Esos no son los temas que generan “antagonismos” en el CD. Generan discusiones, sí, pero eso es otra cosa. El antagonismo, si existe, es sobre los temas políticos superiores, como  qué hacer frente a las ambiciones y planes de poder inmediatos del tándem Santos-Farc. Ante eso el CD, hasta hace pocas semanas, tuvo una posición acertada y clara: no a los acuerdos de La Habana y respeto total al veredicto de las urnas, en el plebiscito del 2 de octubre de 2016. Esa línea está cambiando cuando se nos propone que aceptemos que una parte de tales acuerdos pueda ser “ajustada” por un gobierno dirigido por el CD. Para nosotros, esos acuerdos no existen, pues fueron abolidos por el voto ciudadano del 2 de octubre, y los planes que se hagan sobre el falso segundo “acuerdo”, tan falso como el primero, carecen de base legal y de legitimidad.

El presidente Uribe tiene razón al invitarnos a “construir la plataforma programática [del CD]” para poder  realizar “la coalición ciudadana para ganar el proceso de 2018”. Sin embargo, la construcción de tal plataforma debe pasar por una fase de discusión viva y real, sin rodeos y eufemismos.
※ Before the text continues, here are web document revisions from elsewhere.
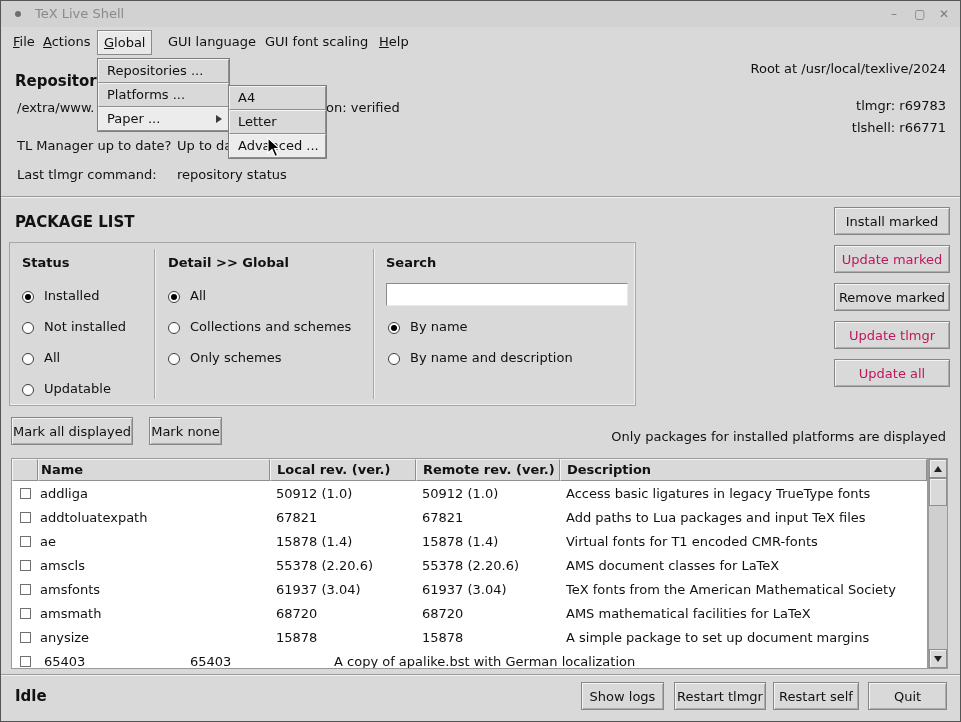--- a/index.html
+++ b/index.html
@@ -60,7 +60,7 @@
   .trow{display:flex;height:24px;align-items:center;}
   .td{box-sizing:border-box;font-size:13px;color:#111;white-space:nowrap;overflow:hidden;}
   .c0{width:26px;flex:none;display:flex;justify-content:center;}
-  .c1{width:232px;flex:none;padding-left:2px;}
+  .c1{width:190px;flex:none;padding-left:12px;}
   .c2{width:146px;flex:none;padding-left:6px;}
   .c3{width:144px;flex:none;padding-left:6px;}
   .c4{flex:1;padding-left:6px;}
La discusión libre debe ser un derecho de todos los miembros del CD. No lo es hasta hoy, pues cuando la discusión ha comenzado contra las propuestas del senador Duque éste ha rehusado todo intercambio de argumentos y ha apelado, a través de terceras personas, al método de calificar a sus críticos de ser “calumniadores” y de lanzarle “fuego amigo”. Tal macartismo impide la discusión. El dá la impresión de querer imponer a rajatabla ciertas tesis aunque éstas sean consideradas por muchos no solo erradas sino desastrosas.

La unidad por la unidad no tiene sentido. La unidad política se hace sobre una serie de convergencias. Antes de invocar a la unidad hay que pasar por una fase de discusión libre y democrática que desemboque en tales convergencias. Ese clima de discusión tiene que ser reafirmado urgentemente en el seno del CD.